Novodel develops spray versions of drugs in partnership with other companies. It is also developing spray versions of GlaxoSmithKline’s Imitrex migraine drug and Sanofi-Aventis’ Ambien insomnia drug. Back in 2000, Pfizer tested a Viagra nasal spray which never came to market. Rivals are developing a gel that will be available without prescription.
Last year, Viagra earned Pfizer $1.6bn (£800m, E1.2bn) worldwide. But its money-spinning status has been hit by counterfeit versions widely available on the internet, and patent challenges to its active ingredient sildenafil citrate, in developing countries such as China and Columbia.

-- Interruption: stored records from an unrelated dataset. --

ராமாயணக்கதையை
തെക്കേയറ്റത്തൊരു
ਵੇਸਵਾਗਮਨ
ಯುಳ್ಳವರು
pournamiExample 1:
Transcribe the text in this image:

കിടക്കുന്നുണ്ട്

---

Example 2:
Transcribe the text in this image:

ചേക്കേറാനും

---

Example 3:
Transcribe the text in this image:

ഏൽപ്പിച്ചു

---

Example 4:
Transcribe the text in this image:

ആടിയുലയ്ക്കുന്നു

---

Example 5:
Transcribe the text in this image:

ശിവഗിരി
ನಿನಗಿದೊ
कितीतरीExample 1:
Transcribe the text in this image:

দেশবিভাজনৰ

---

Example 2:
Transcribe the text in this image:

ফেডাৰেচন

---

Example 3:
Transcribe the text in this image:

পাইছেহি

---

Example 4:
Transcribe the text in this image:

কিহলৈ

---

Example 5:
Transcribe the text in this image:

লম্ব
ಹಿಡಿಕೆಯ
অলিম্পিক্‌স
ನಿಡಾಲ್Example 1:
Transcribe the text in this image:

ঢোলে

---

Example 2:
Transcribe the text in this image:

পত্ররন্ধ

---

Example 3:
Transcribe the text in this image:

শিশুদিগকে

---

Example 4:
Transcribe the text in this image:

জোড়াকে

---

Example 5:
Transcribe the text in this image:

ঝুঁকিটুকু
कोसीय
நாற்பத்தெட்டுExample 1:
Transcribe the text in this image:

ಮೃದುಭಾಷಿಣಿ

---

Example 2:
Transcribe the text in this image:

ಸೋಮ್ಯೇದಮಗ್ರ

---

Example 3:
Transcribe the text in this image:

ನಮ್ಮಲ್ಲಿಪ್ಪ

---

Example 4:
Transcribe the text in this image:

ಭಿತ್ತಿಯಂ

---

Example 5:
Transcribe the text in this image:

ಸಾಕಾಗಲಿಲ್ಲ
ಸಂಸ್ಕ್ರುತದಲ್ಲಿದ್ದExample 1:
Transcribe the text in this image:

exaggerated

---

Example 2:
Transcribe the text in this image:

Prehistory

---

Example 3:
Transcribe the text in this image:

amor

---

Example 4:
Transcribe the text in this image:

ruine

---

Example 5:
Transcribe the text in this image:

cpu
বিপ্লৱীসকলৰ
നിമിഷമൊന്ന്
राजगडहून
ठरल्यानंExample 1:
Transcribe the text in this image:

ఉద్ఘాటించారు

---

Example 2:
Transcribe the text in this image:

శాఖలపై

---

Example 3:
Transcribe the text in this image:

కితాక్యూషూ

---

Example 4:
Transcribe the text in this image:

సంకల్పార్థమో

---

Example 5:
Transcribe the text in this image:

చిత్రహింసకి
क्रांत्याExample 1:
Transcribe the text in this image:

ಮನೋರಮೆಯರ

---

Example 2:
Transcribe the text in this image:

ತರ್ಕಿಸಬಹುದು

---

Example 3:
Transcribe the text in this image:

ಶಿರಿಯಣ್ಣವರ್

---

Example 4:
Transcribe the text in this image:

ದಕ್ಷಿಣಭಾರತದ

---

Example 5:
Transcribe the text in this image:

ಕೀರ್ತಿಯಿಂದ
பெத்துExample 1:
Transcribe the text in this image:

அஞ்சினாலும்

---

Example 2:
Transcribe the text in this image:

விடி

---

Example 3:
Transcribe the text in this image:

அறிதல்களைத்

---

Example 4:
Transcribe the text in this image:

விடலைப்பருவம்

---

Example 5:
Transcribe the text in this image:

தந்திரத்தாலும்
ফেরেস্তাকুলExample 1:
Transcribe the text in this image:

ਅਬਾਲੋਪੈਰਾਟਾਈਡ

As well as the 23m men who have already been prescribed the drug, millions more are thought to have ordered counterfeit versions online, according to the World Health Organisation.
Pfizer’s worldwide patent for Viagra expires between 2011 to 2013 and its market share faces increasing challenges from other prescription drugs such as Eli Lilly’s Cialis, whose effects last for up to 36 hours, and Bayer’s Levitra.

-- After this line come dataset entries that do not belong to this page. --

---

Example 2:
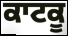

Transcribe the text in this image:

ਕਾਟਕੂ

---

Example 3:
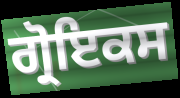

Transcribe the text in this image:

ਗ੍ਰੋਇਕਸ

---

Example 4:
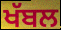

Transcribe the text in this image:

ਖੱਬਲ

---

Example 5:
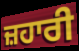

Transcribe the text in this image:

ਜ਼ਹਾਰੀ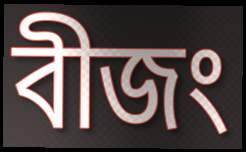
বীজং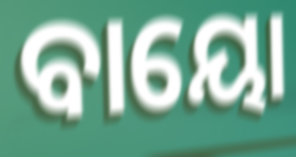
ବାୟୋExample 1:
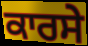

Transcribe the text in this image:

ਕਾਰਸੇ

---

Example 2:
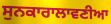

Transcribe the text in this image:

ਸੁਨਕਾਰਾਲਾਵਣੀਆ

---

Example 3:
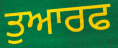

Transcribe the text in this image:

ਤੁਆਰਫ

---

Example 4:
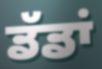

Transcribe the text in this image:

ਡੱਡਾਂ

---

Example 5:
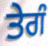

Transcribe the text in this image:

ਤੇਗੰ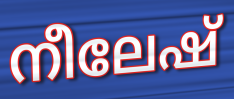
നീലേഷ്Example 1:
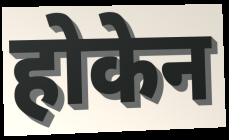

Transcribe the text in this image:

होकेन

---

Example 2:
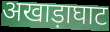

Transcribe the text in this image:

अखाड़ाघाट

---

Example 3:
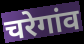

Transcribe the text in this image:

चरेगांव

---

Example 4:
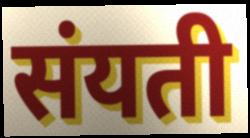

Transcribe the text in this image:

संयती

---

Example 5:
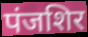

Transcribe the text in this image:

पंजशिर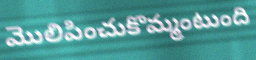
మొలిపించుకొమ్మంటుందిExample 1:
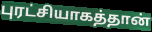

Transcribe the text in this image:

புரட்சியாகத்தான்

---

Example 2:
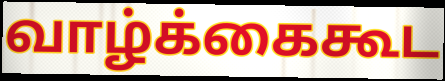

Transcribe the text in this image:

வாழ்க்கைகூட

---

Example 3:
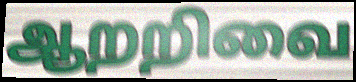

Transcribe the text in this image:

ஆறறிவை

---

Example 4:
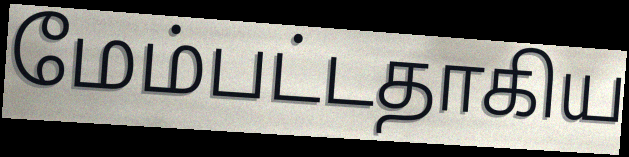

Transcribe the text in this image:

மேம்பட்டதாகிய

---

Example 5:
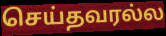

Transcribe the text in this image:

செய்தவரல்ல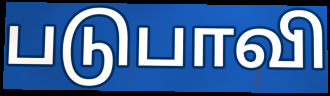
படுபாவிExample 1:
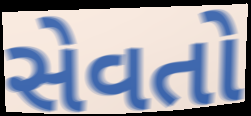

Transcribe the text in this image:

સેવતો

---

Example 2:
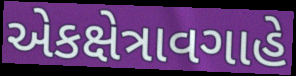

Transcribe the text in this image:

એકક્ષેત્રાવગાહે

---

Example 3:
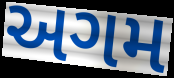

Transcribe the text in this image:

અગમ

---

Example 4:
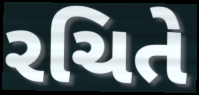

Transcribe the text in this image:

રચિતે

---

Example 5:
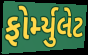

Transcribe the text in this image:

ફોર્મ્યુલેટ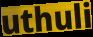
uthuliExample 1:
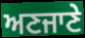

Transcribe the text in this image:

ਅਣਜਾਣੇ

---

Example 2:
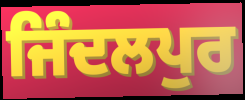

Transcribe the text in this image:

ਜਿੰਦਲਪੁਰ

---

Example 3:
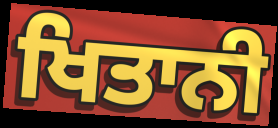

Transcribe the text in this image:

ਖਿਤਾਨੀ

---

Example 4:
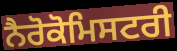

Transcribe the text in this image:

ਨੈਰੋਕੋਮਿਸਟਰੀ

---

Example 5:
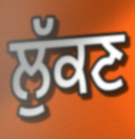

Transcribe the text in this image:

ਲੁੱਕਣ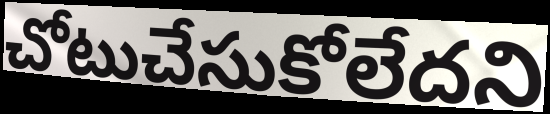
చోటుచేసుకోలేదనిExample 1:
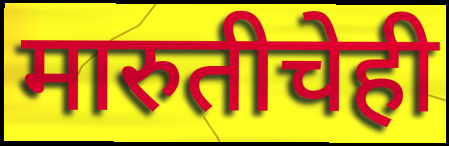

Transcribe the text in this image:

मारुतीचेही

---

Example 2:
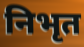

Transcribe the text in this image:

निभृत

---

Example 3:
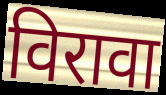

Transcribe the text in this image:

विरावा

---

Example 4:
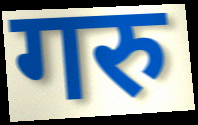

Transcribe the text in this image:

गरु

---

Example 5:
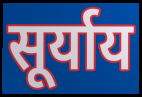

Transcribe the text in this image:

सूर्याय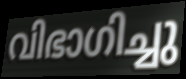
വിഭാഗിച്ചു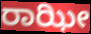
ರಾಝೀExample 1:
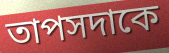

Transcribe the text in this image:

তাপসদাকে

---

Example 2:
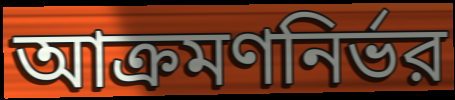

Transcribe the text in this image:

আক্রমণনির্ভর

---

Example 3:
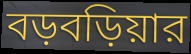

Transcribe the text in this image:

বড়বড়িয়ার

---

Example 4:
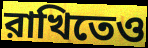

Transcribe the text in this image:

রাখিতেও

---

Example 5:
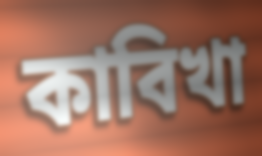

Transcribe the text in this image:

কাবিখাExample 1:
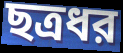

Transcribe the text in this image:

ছত্রধর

In July, GlaxoSmithKline announced that it was developing an over-the-counter gel for impotence treatment in partnership with Futura Medical. It could reach pharmacies within three years.
More than 150m men suffer from mild or moderate impotence worldwide. Generic sildenafil is available over the counter in China.
Patients are often reluctant to seek advice from a doctor – Futura claims that only one in five men is prepared to get medical help – so an over-the-counter variant is seen as key to tapping a dormant market.
Analysts have expressed concerns over possible links between Viagra use and cardiac problems. The most common side effects of Viagra are headache, facial flushing, and upset stomach. Pfizer sold its consumer division for £9.1bn to Johnson & Johnson in June. It would need to find a new distribution mechanism to bring an over-the-counter version to market.
In December, Pfizer saw off a challenge from three Chinese companies making pharmaceutical products that mimic the distinctive blue diamond shape of Viagra.
A Colombian judge ordered Pfizer to withdraw Viagra from the market in favour of a local generics producer earlier in the year. Counterfeit drugs are a less manageable threat to Pfizer’s iconic product, which was developed in Kent. Often manufactured in China, India or Russia, fake Viagra has been found to contain cement.